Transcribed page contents
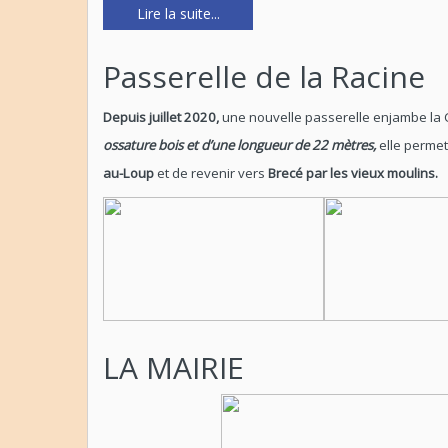
Lire la suite...
Passerelle de la Racine
Depuis juillet 2020,
une nouvelle passerelle enjambe la C
ossature bois et d’une longueur de 22 mètres,
elle permet 
au-Loup
et de revenir vers
Brecé par les vieux moulins.
LA MAIRIE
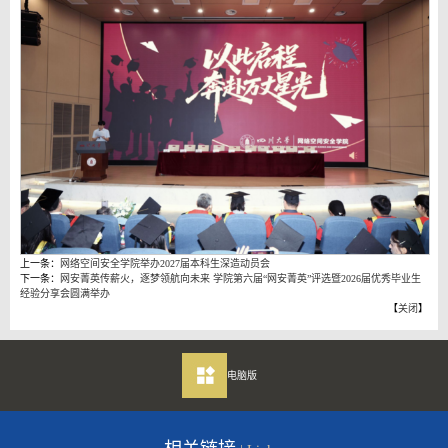
上一条：
网络空间安全学院举办2027届本科生深造动员会
下一条：
网安菁英传薪火，逐梦领航向未来 学院第六届“网安菁英”评选暨2026届优秀毕业生
经验分享会圆满举办
【
关闭
】
电脑版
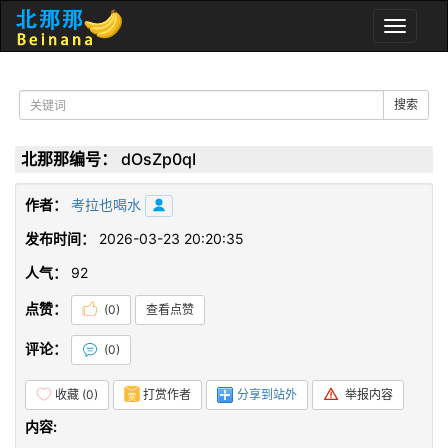
Toggle
naviga
搜索
北那那编号：
dOsZp0qI
作者：
考拉也喝水
发布时间：
2026-03-23 20:20:35
人气：
92
点赞：
(
0
)
查看点赞
评论：
(
0
)
收藏 (
0
)
打赏作者
分享到站外
举报内容
内容:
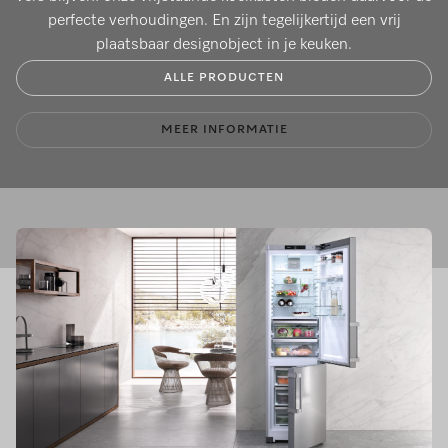
perfecte verhoudingen. En zijn tegelijkertijd een vrij
plaatsbaar designobject in je keuken.
ALLE PRODUCTEN
MEER INFORMATIE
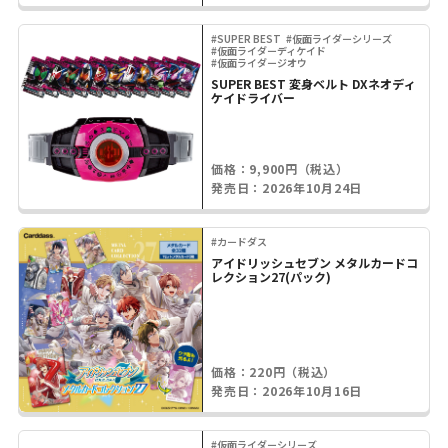
#SUPER BEST
#仮面ライダーシリーズ
#仮面ライダーディケイド
#仮面ライダージオウ
SUPER BEST 変身ベルト DXネオディ
ケイドライバー
価格：9,900円（税込）
発売日：2026年10月24日
#カードダス
アイドリッシュセブン メタルカードコ
レクション27(パック)
価格：220円（税込）
発売日：2026年10月16日
#仮面ライダーシリーズ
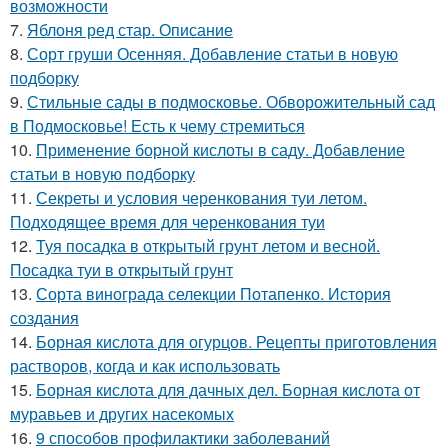
возможности
7.
Яблоня ред стар. Описание
8.
Сорт груши Осенняя. Добавление статьи в новую
подборку
9.
Стильные сады в подмосковье. Обворожительный сад
в Подмосковье! Есть к чему стремиться
10.
Применение борной кислоты в саду. Добавление
статьи в новую подборку
11.
Секреты и условия черенкования туи летом.
Подходящее время для черенкования туи
12.
Туя посадка в открытый грунт летом и весной.
Посадка туи в открытый грунт
13.
Сорта винограда селекции Потапенко. История
создания
14.
Борная кислота для огурцов. Рецепты приготовления
растворов, когда и как использовать
15.
Борная кислота для дачных дел. Борная кислота от
муравьев и других насекомых
16.
9 способов профилактики заболеваний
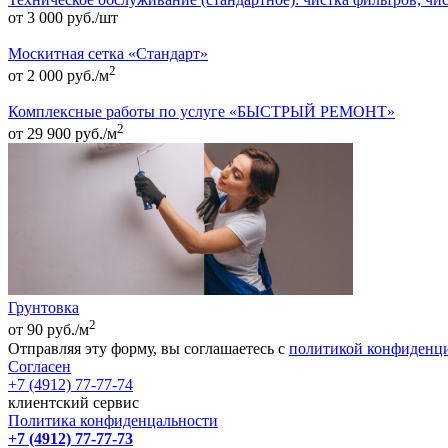
от 3 000 руб./шт
Москитная сетка «Стандарт»
2
от 2 000 руб./м
Комплексные работы по услуге «БЫСТРЫЙ РЕМОНТ»
2
от 29 900 руб./м
Грунтовка
2
от 90 руб./м
Отправляя эту форму, вы соглашаетесь с
политикой конфиденц
Согласен
+7 (4912) 77-77-74
клиентский сервис
Политика конфиденцальности
+7 (4912) 77-77-73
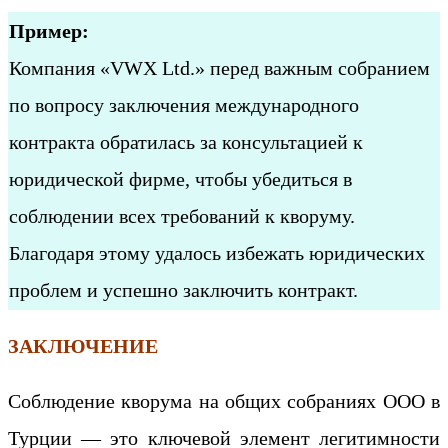
Пример:
Компания «VWX Ltd.» перед важным собранием
по вопросу заключения международного
контракта обратилась за консультацией к
юридической фирме, чтобы убедиться в
соблюдении всех требований к кворуму.
Благодаря этому удалось избежать юридических
проблем и успешно заключить контракт.
ЗАКЛЮЧЕНИЕ
Соблюдение кворума на общих собраниях ООО в
Турции — это ключевой элемент легитимности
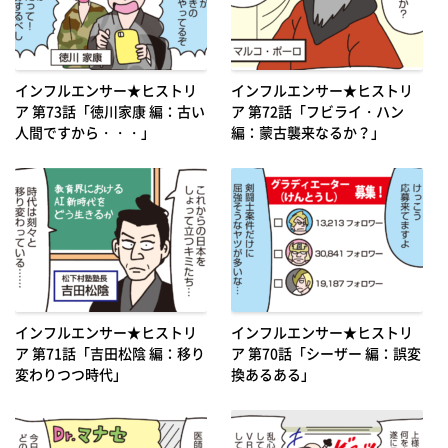
インフルエンサー★ヒストリ
インフルエンサー★ヒストリ
ア 第73話「徳川家康 編：古い
ア 第72話「フビライ・ハン
人間ですから・・・」
編：蒙古襲来なるか？」
インフルエンサー★ヒストリ
インフルエンサー★ヒストリ
ア 第71話「吉田松陰 編：移り
ア 第70話「シーザー 編：誤変
変わりつつ時代」
換あるある」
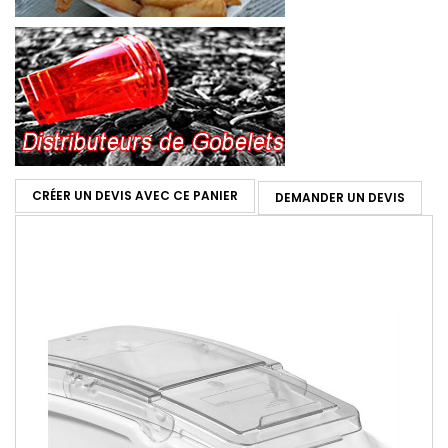
CRÉER UN DEVIS AVEC CE PANIER
DEMANDER UN DEVIS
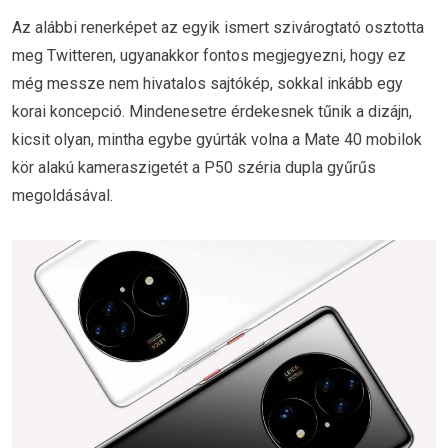
Az alábbi renerképet az egyik ismert szivárogtató osztotta
meg Twitteren, ugyanakkor fontos megjegyezni, hogy ez
még messze nem hivatalos sajtókép, sokkal inkább egy
korai koncepció. Mindenesetre érdekesnek tűnik a dizájn,
kicsit olyan, mintha egybe gyúrták volna a Mate 40 mobilok
kör alakú kameraszigetét a P50 széria dupla gyűrűs
megoldásával.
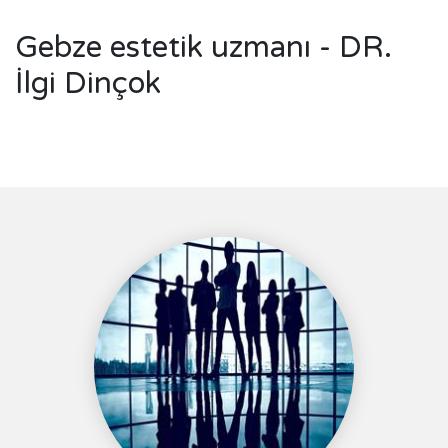
Gebze estetik uzmanı - DR.
İlgi Dinçok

*WHAT IS EXPECTED*: Return all of the records above exactly as written. Omit each picture.

*RESULT OF THIS TASK*:
Lire la suite...
Passerelle de la Racine
Depuis juillet 2020,
une nouvelle passerelle enjambe la C
ossature bois et d’une longueur de 22 mètres,
elle permet 
au-Loup
et de revenir vers
Brecé par les vieux moulins.
LA MAIRIE
上一条：
网络空间安全学院举办2027届本科生深造动员会
下一条：
网安菁英传薪火，逐梦领航向未来 学院第六届“网安菁英”评选暨2026届优秀毕业生
经验分享会圆满举办
【
关闭
】
电脑版
Toggle
naviga
搜索
北那那编号：
dOsZp0qI
作者：
考拉也喝水
发布时间：
2026-03-23 20:20:35
人气：
92
点赞：
(
0
)
查看点赞
评论：
(
0
)
收藏 (
0
)
打赏作者
分享到站外
举报内容
内容:
perfecte verhoudingen. En zijn tegelijkertijd een vrij
plaatsbaar designobject in je keuken.
ALLE PRODUCTEN
MEER INFORMATIE
#SUPER BEST
#仮面ライダーシリーズ
#仮面ライダーディケイド
#仮面ライダージオウ
SUPER BEST 変身ベルト DXネオディ
ケイドライバー
価格：9,900円（税込）
発売日：2026年10月24日
#カードダス
アイドリッシュセブン メタルカードコ
レクション27(パック)
価格：220円（税込）
発売日：2026年10月16日
#仮面ライダーシリーズ
возможности
7.
Яблоня ред стар. Описание
8.
Сорт груши Осенняя. Добавление статьи в новую
подборку
9.
Стильные сады в подмосковье. Обворожительный сад
в Подмосковье! Есть к чему стремиться
10.
Применение борной кислоты в саду. Добавление
статьи в новую подборку
11.
Секреты и условия черенкования туи летом.
Подходящее время для черенкования туи
12.
Туя посадка в открытый грунт летом и весной.
Посадка туи в открытый грунт
13.
Сорта винограда селекции Потапенко. История
создания
14.
Борная кислота для огурцов. Рецепты приготовления
растворов, когда и как использовать
15.
Борная кислота для дачных дел. Борная кислота от
муравьев и других насекомых
16.
9 способов профилактики заболеваний
от 3 000 руб./шт
Москитная сетка «Стандарт»
2
от 2 000 руб./м
Комплексные работы по услуге «БЫСТРЫЙ РЕМОНТ»
2
от 29 900 руб./м
Грунтовка
2
от 90 руб./м
Отправляя эту форму, вы соглашаетесь с
политикой конфиденц
Согласен
+7 (4912) 77-77-74
клиентский сервис
Политика конфиденцальности
+7 (4912) 77-77-73
Пример:
Компания «VWX Ltd.» перед важным собранием
по вопросу заключения международного
контракта обратилась за консультацией к
юридической фирме, чтобы убедиться в
соблюдении всех требований к кворуму.
Благодаря этому удалось избежать юридических
проблем и успешно заключить контракт.
ЗАКЛЮЧЕНИЕ
Соблюдение кворума на общих собраниях ООО в
Турции — это ключевой элемент легитимности
インフルエンサー★ヒストリ
インフルエンサー★ヒストリ
ア 第73話「徳川家康 編：古い
ア 第72話「フビライ・ハン
人間ですから・・・」
編：蒙古襲来なるか？」
インフルエンサー★ヒストリ
インフルエンサー★ヒストリ
ア 第71話「吉田松陰 編：移り
ア 第70話「シーザー 編：誤変
変わりつつ時代」
換あるある」
CRÉER UN DEVIS AVEC CE PANIER
DEMANDER UN DEVIS
Az alábbi renerképet az egyik ismert szivárogtató osztotta
meg Twitteren, ugyanakkor fontos megjegyezni, hogy ez
még messze nem hivatalos sajtókép, sokkal inkább egy
korai koncepció. Mindenesetre érdekesnek tűnik a dizájn,
kicsit olyan, mintha egybe gyúrták volna a Mate 40 mobilok
kör alakú kameraszigetét a P50 széria dupla gyűrűs
megoldásával.
Gebze estetik uzmanı - DR.
İlgi Dinçok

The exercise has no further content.